Game Theory 1.26

After clearing up the remains of the abandoned breakfast – Kerilas and Lotan have gone, presumably to whatever jobs they’re doing – I go out shopping again; or that’s what I tell myself. I’m not really in the mood to buy anything and I want to stay clear of the Neri ship, so I end up wandering along the quayside all the way to the harbour mouth to sit on the low, wide wall and look at the sea.

In fact, I’m distracted by the boys and girls playing on the rocky shore just beyond the harbour. I can’t see any adults keeping an eye on them. Naked and bronzed, the children clamber around the boulders and shale and rock pools with utter self-assurance, each absorbed in whatever fluidly-imagined game or scenario they’re playing at any given moment, or distracted by something found in a pool, or a pattern in a rock, or a new shell. One of the girls is a Neri, I think; from this distance distinguished only by her long cloud-grey hair, like my own, incongruous on a child’s form.

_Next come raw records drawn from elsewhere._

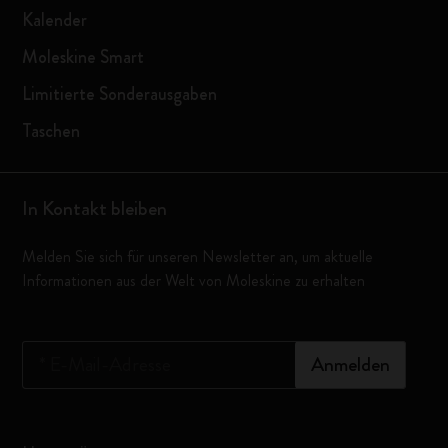
Kalender
Moleskine Smart
Limitierte Sonderausgaben
Taschen
In Kontakt bleiben
Melden Sie sich für unseren Newsletter an, um aktuelle
Informationen aus der Welt von Moleskine zu erhalten
*
E-Mail-Adresse
Anmelden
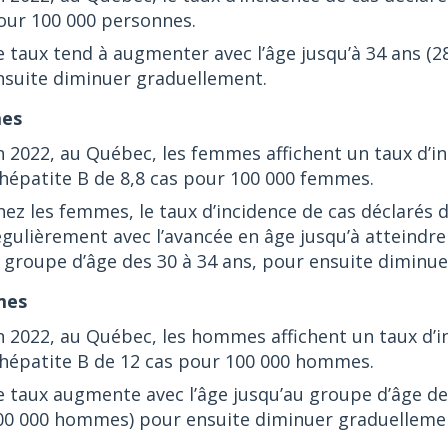
our 100 000 personnes.
e taux tend à augmenter avec l’âge jusqu’à 34 ans (
nsuite diminuer graduellement.
es
n 2022, au Québec, les femmes affichent un taux d’in
’hépatite B de 8,8 cas pour 100 000 femmes.
hez les femmes, le taux d’incidence de cas déclarés
égulièrement avec l’avancée en âge jusqu’à atteindr
e groupe d’âge des 30 à 34 ans, pour ensuite diminue
es
n 2022, au Québec, les hommes affichent un taux d’i
’hépatite B de 12 cas pour 100 000 hommes.
e taux augmente avec l’âge jusqu’au groupe d’âge de
00 000 hommes) pour ensuite diminuer graduelleme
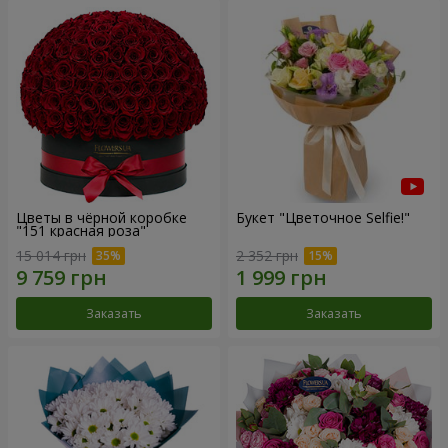
Цветы в чёрной коробке
Букет "Цветочное Selfie!"
"151 красная роза"
15 014 грн
2 352 грн
Заказать
Заказать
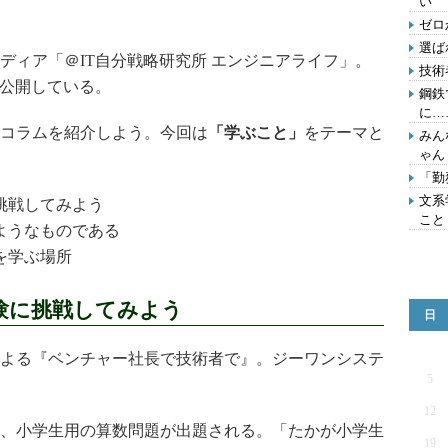
い
ゼロ
選ば
ィア「＠IT自分戦略研究所 エンジニアライフ」。
技術
を公開している。
鋼鉄
に…
コラムを紹介しよう。今回は
「学ぶこと」
をテーマと
みん
ゃん
。
「勤
文系
挑戦してみよう
こと
ようなものである
を学ぶ場所
験に挑戦してみよう
日
よる『ベンチャー社長で技術者で』。ジーワンシステ
5
12
、小学生用の算数問題が出題される。「たかが小学生
19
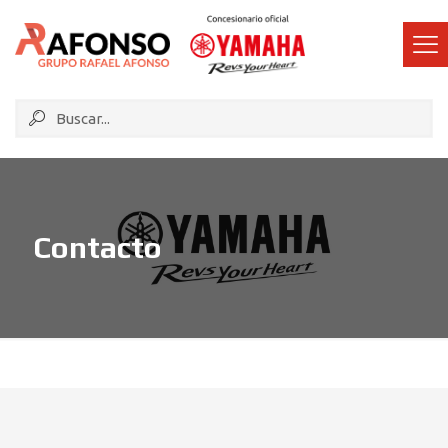
Contacto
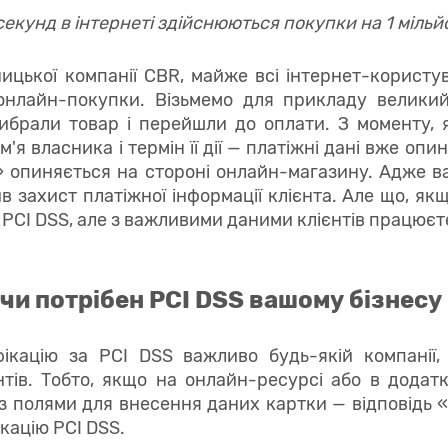
секунд в інтернеті здійснюються покупки на 1 мільй
ицької компанії CBR, майже всі інтернет-користув
онлайн-покупки. Візьмемо для прикладу велики
ибрали товар і перейшли до оплати. З моменту,
м'я власника і термін її дії — платіжні дані вже опин
» опиняється на стороні онлайн-магазину. Адже в
в захист платіжної інформації клієнта. Але що, як
PCI DSS, але з важливими даними клієнтів працюєт
 чи потрібен PCI DSS вашому бізнесу
ікацію за PCI DSS важливо будь-якій компанії,
єнтів. Тобто, якщо на онлайн-ресурсі або в додатк
з полями для внесення даних картки — відповідь «
кацію PCI DSS.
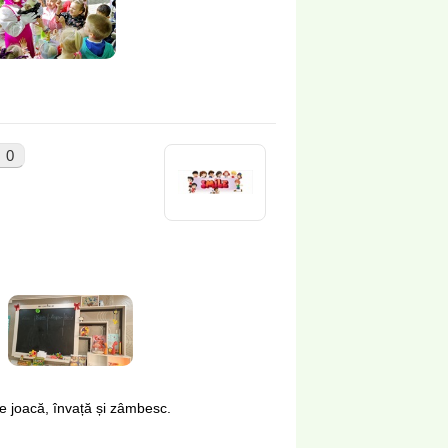
0
se joacă, învață și zâmbesc.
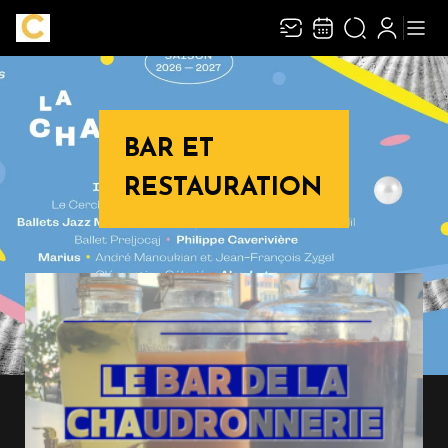
BAR ET
RESTAURATION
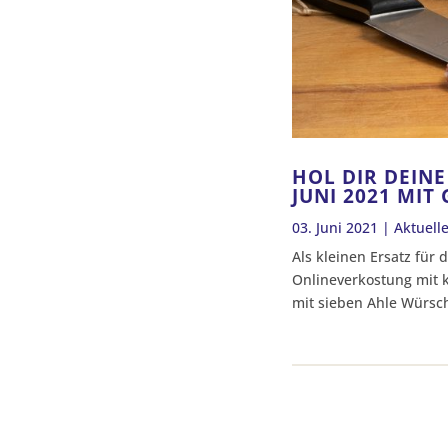
HOL DIR DEIN
JUNI 2021 MIT
03. Juni 2021
|
Aktuell
Als kleinen Ersatz für
Onlineverkostung mit k
mit sieben Ahle Würsche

I think they must be mostly marketeer children, arrived with Market and taking the opportunity to run around where there’s space to do so, and to re-establish friendships usually separated by the water between the ships at sea and the longer, slower relationships with those left in port, that might only meet for a few days twice or three times a year. It’s all familiar to me, as if, years ago, Taniel must have been like that Neri girl running half-wild with the human children on a landfall. But I remember, the human children Taniel would have played with would be geriatrically old now, those that were still alive.